━━━ DATA FOR ANALYSIS ━━━
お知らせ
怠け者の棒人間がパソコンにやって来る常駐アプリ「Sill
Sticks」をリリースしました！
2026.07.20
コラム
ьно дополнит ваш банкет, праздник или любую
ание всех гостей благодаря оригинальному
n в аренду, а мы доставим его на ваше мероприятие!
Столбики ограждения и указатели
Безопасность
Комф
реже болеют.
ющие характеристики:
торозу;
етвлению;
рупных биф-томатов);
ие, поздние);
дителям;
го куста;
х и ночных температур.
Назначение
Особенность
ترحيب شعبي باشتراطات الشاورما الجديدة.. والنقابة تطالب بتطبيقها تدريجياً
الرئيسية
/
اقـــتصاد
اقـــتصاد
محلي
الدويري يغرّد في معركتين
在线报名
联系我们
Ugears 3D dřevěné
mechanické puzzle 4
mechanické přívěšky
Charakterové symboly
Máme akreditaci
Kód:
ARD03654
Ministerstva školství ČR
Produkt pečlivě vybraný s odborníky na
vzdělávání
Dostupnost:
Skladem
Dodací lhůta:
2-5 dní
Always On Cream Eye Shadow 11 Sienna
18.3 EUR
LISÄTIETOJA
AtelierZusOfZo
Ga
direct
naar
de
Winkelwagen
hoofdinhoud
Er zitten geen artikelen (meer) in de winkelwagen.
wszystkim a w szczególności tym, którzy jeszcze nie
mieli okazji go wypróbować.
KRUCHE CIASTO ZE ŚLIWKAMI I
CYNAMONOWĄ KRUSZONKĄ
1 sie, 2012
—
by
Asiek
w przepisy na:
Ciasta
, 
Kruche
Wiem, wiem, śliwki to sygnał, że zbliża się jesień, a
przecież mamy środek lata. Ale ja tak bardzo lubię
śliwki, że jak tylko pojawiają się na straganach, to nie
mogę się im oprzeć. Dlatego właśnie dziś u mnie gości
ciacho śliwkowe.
━━━
→ **EXERCISE OBJECTIVE**: Copy each line of the listing in which the word "śliwki" can be found.

→ **EXERCISE SOLUTION**:
Wiem, wiem, śliwki to sygnał, że zbliża się jesień, a
śliwki, że jak tylko pojawiają się na straganach, to nie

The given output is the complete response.